We do not redistribute the per-video caches — build them locally once with cache_build/. On-disk layout consumed by the pipeline:

${TOOLMERGE_CACHE_DIR}/
├── siglip/<dataset>/{video_id}.feature_cache_qwen3vl
├── tren/<dataset>/{video_id}.mp4.tren_pf_cache_qwen3vl
├── ocr/<dataset>/{video_id}.ocr_cache
└── ocr_judge/<dataset>/{uid}.json          # see note below

Build all three per-video caches for one dataset in a single GPU job:

python -m cache_build.build_caches \
    --video_dir /path/to/longvideobench/videos \
    --dataset_json /path/to/lvb_val_std.json \
    --tools siglip tren_per_frame ocr \
    --siglip_output_dir ${TOOLMERGE_CACHE_DIR}/siglip/longvideobench \
    --tren_per_frame_output_dir ${TOOLMERGE_CACHE_DIR}/tren/longvideobench \
    --ocr_output_dir ${TOOLMERGE_CACHE_DIR}/ocr/longvideobench \
    --video_backend cv2

Per-tool commands and chunking flags are in cache_build/README.md.

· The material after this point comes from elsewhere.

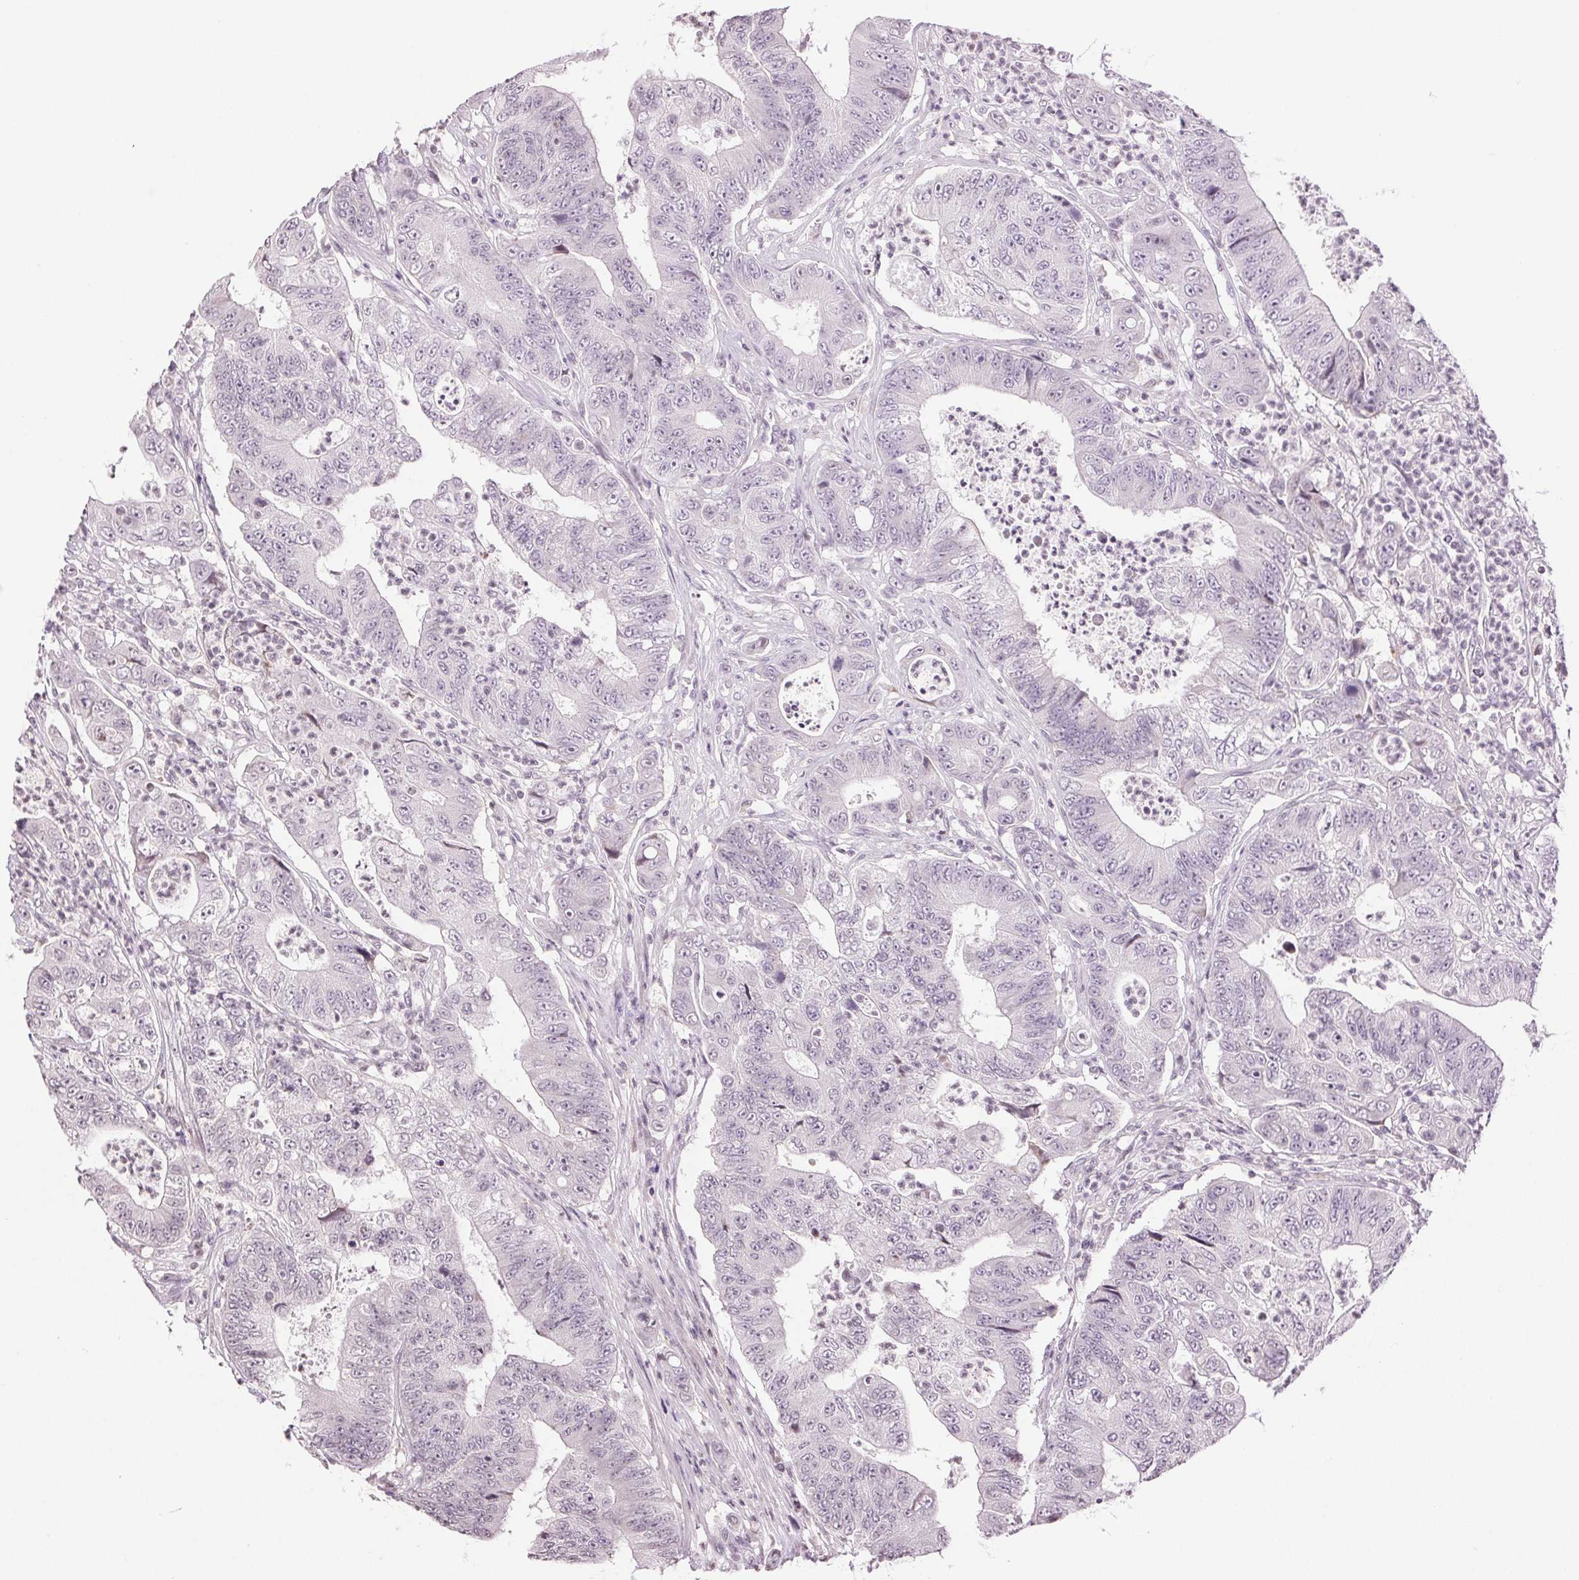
{"staining": {"intensity": "negative", "quantity": "none", "location": "none"}, "tissue": "colorectal cancer", "cell_type": "Tumor cells", "image_type": "cancer", "snomed": [{"axis": "morphology", "description": "Adenocarcinoma, NOS"}, {"axis": "topography", "description": "Colon"}], "caption": "A high-resolution micrograph shows immunohistochemistry (IHC) staining of colorectal adenocarcinoma, which demonstrates no significant staining in tumor cells.", "gene": "TNNT3", "patient": {"sex": "female", "age": 48}}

OCR judge cache (per-question)

ocr_judge/<dataset>/{uid}.json is per-question and must be pre-built: the inference pipeline only reads it (a cache miss skips OCR for that question). Build it with the same dispatcher after the per-frame OCR cache exists:

python -m cache_build.build_caches \
    --video_dir              /path/to/longvideobench/videos \
    --dataset_json           /path/to/lvb_val_std.json \
    --tools                  ocr_judge \
    --ocr_judge_input_dir    ${TOOLMERGE_CACHE_DIR}/ocr/longvideobench \
    --ocr_judge_output_dir   ${TOOLMERGE_CACHE_DIR}/ocr_judge/longvideobench

--dataset_json is mandatory here (the judge is per-question). See cache_build/README.md for backend / model-name / batch-size flags.

Training (planner GRPO)

The released checkpoint is a GRPO-finetuned planner from Qwen3-VL-8B-Instruct. Training code is in training/:

  • training/train.py — entry point (torchrun -m training.train config=...)
  • training/configs/m2m_grpo.yaml — paper recipe (1 node × 4 GPUs, frames-in-GT + consistency reward)
  • training/configs/lvb_v7_no_temporal_t0_train.yaml — the inference config the trainer uses for rollouts
  • training/configs/deepspeed_zero2.json — ZeRO-2 config
  • training/data/train_correct_uniform_8f_clip_max1.json — the filtered training subset (~50% of M2M train, items the answerer gets wrong on uniform 8f)

To launch:

torchrun --nnodes=1 --nproc_per_node=4 -m training.train \
    config=training/configs/m2m_grpo.yaml \
    trl.output_dir=outputs/grpo/m2m

The paper's released checkpoint is global_step=50 of this run. It is available on the Hugging Face Hub at michalsr/toolmerge-planner-grpo:

huggingface-cli download michalsr/toolmerge-planner-grpo \
    --local-dir checkpoints/grpo-step50

python -m toolmerge.run config=configs/m2m/qwen3_8.yaml \
    model.base=checkpoints/grpo-step50

Common CLI overrides

Every field in configs/default.yaml (or a per-row YAML under configs/{lvb,m2m,vmme}/) can be overridden at the command line via OmegaConf dotted paths — no extra flags. Examples:

# Run only the first 50 items as a quick check
python -m toolmerge.run config=configs/lvb/qwen3_8.yaml \
    data.start_idx=0 data.end_idx=50

# Override K and the answerer prompt
python -m toolmerge.run config=configs/lvb/qwen3_8.yaml \
    max_final_k=16 answer_generator.prompt_template=lif

# Swap to a fine-tuned planner checkpoint
python -m toolmerge.run config=configs/lvb/qwen3_8.yaml \
    model.base=/path/to/grpo-ckpt-step50

# Reanswer a baseline's `keyframes.json` with the toolmerge answerer
python -m toolmerge.run config=configs/lvb/qwen3_8.yaml \
    data.source_dir=outputs/wfs_lvb_8

# Ablate a tool (drop OCR; keep SigLIP + T-REN)
python -m toolmerge.run config=configs/lvb/qwen3_8.yaml \
    enabled_tools=[siglip,tren] ocr_cache_dir=""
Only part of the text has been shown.